Growing up in St. Louis City and North St. Louis County, Joy’s father was a pastor. So, faith was a real and guiding force in her life. But, it was faith in herself and abilities that would ultimately be tested.

Never doubting she was born to be a nurse, Joy, never-the-less, initially struggled in her studies. She started college in 1987, but when it just wasn’t working, she took a break.

A break that would ultimately last for 24 years.

Joy spent the next several years building a family. In 1989 she married her husband, Steven, a chemist. Then they had a son, Steven, Jr, who's now 22 and preparing to graduate from Illinois College.


It wasn't until 2011 at the age of forty-two that Joy went back to school. The transition was difficult, but she graduated Magna Cum Laude in 2013 with a BSN.

While she was going back to nursing school, Joy worked at the Visiting Nurse Association of Greater St. Louis in the community outreach program giving flu shots. She started as a volunteer, then as a PRN. In the process, Joy got a view of hospice care, and from that point on she longed for the chance to join the VNA hospice team.

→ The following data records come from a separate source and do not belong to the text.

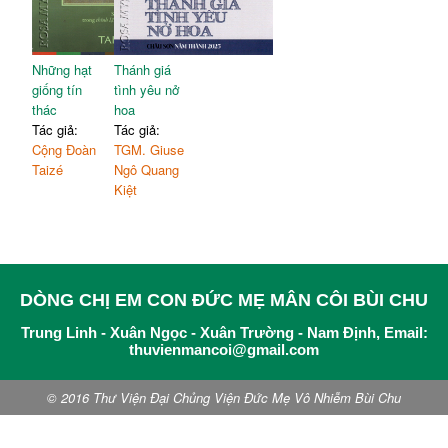
Những hạt
Thánh giá
giống tín
tình yêu nở
thác
hoa
Tác giả:
Tác giả:
Cộng Đoàn
TGM. Giuse
Taizé
Ngô Quang
Kiệt
DÒNG CHỊ EM CON ĐỨC MẸ MÂN CÔI BÙI CHU
Trung Linh - Xuân Ngọc - Xuân Trường - Nam Định, Email:
thuvienmancoi@gmail.com
© 2016 Thư Viện Đại Chủng Viện Đức Mẹ Vô Nhiễm Bùi Chu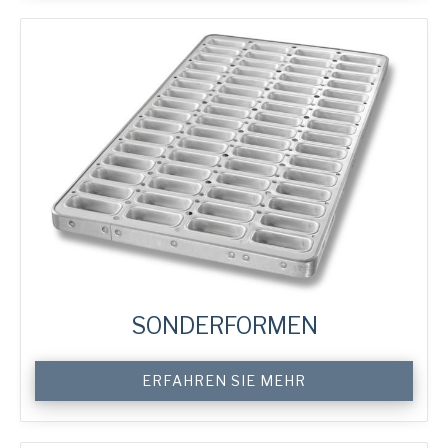
&
Cake
Tins
Menge
SONDERFORMEN
Custom
ERFAHREN SIE MEHR
Specialty
Moulds
Menge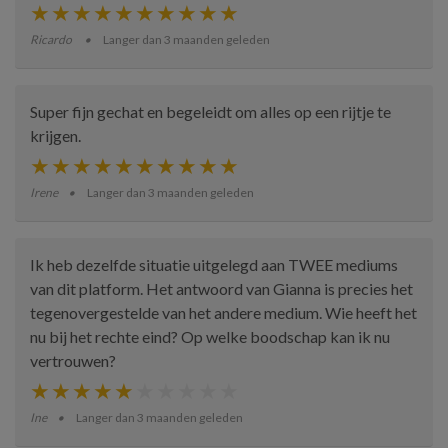
Ricardo
Langer dan 3 maanden geleden
Super fijn gechat en begeleidt om alles op een rijtje te
krijgen.
Irene
Langer dan 3 maanden geleden
Ik heb dezelfde situatie uitgelegd aan TWEE mediums
van dit platform. Het antwoord van Gianna is precies het
tegenovergestelde van het andere medium. Wie heeft het
nu bij het rechte eind? Op welke boodschap kan ik nu
vertrouwen?
Ine
Langer dan 3 maanden geleden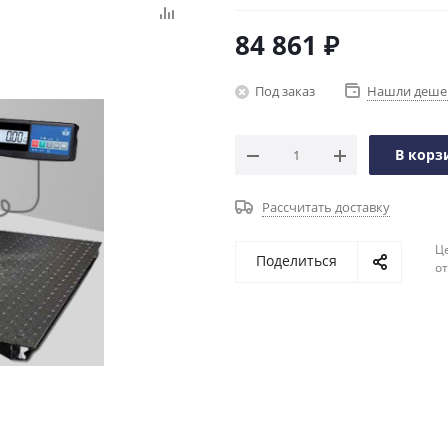
84 861
₽
Под заказ
Нашли деше
В корз
Рассчитать доставку
Ц
Поделиться
о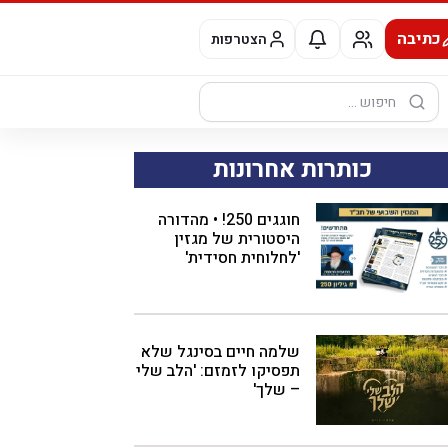
כתיבה
הצטרפות
חיפוש:
כותרות אחרונות
חוגגים 250! • מהדורה
היסטורית של מגזין
'לחלוחית חסידית'
שלמה חיים בסינגל שלא
תפסיקו לזמזם: 'הלב שלי
– שלך'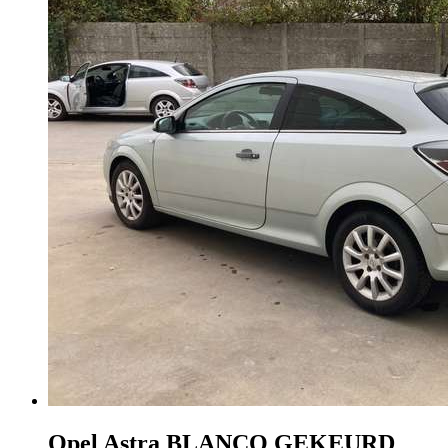
Opel Astra
BLANCO GEKEURD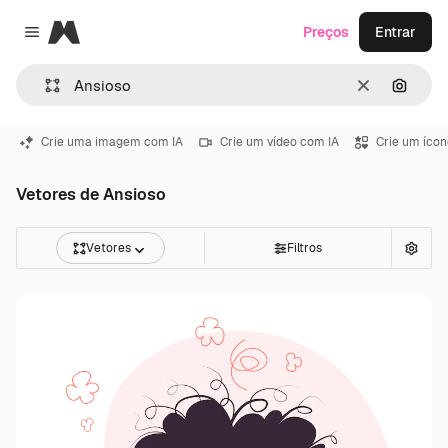
Magnific
Preços
Entrar
Close menu
Limpar
Pesqui
Crie uma imagem com IA
Crie um vídeo com IA
Crie um ícon
Vetores de Ansioso
Vetores
Filtros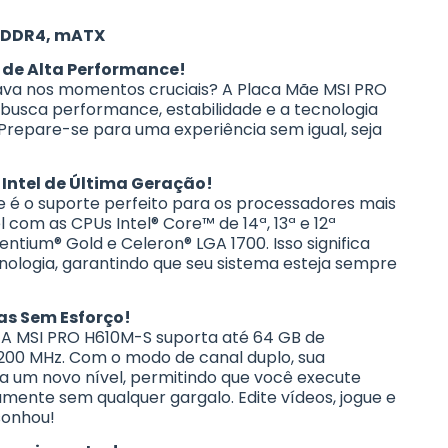
, DDR4, mATX
 de Alta Performance!
va nos momentos cruciais? A Placa Mãe MSI PRO
 busca performance, estabilidade e a tecnologia
Prepare-se para uma experiência sem igual, seja
Intel de Última Geração!
 é o suporte perfeito para os processadores mais
 com as CPUs Intel® Core™ de 14ª, 13ª e 12ª
ntium® Gold e Celeron® LGA 1700. Isso significa
nologia, garantindo que seu sistema esteja sempre
as Sem Esforço!
! A MSI PRO H610M-S suporta até 64 GB de
00 MHz. Com o modo de canal duplo, sua
a um novo nível, permitindo que você execute
mente sem qualquer gargalo. Edite vídeos, jogue e
sonhou!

In 2015 that chance came, and as far as Joy is concerned, it was just meant to be.

“I feel this is really God’s ministry, and I’m just His hands.”

The work can be hard, but for Joy, there is nothing else in nursing she would ever want to do. “I can take care of the whole patient which, to me, includes their family. I get so much more than they ever give me because, in hospice, you understand personally what a gift it is. People let you into their lives. It’s such an honor”, Joy says.

Joy understands what her patients and their families need. “You’ve got to put aside who you are and be what they need.”


Joy collecting care items for the day.

Advice filled with wisdom from a woman who, as a little girl, first heard the call to become a nurse and four decades later answered it as a hospice nurse at the Visiting Nurse Association of Greater St. Louis.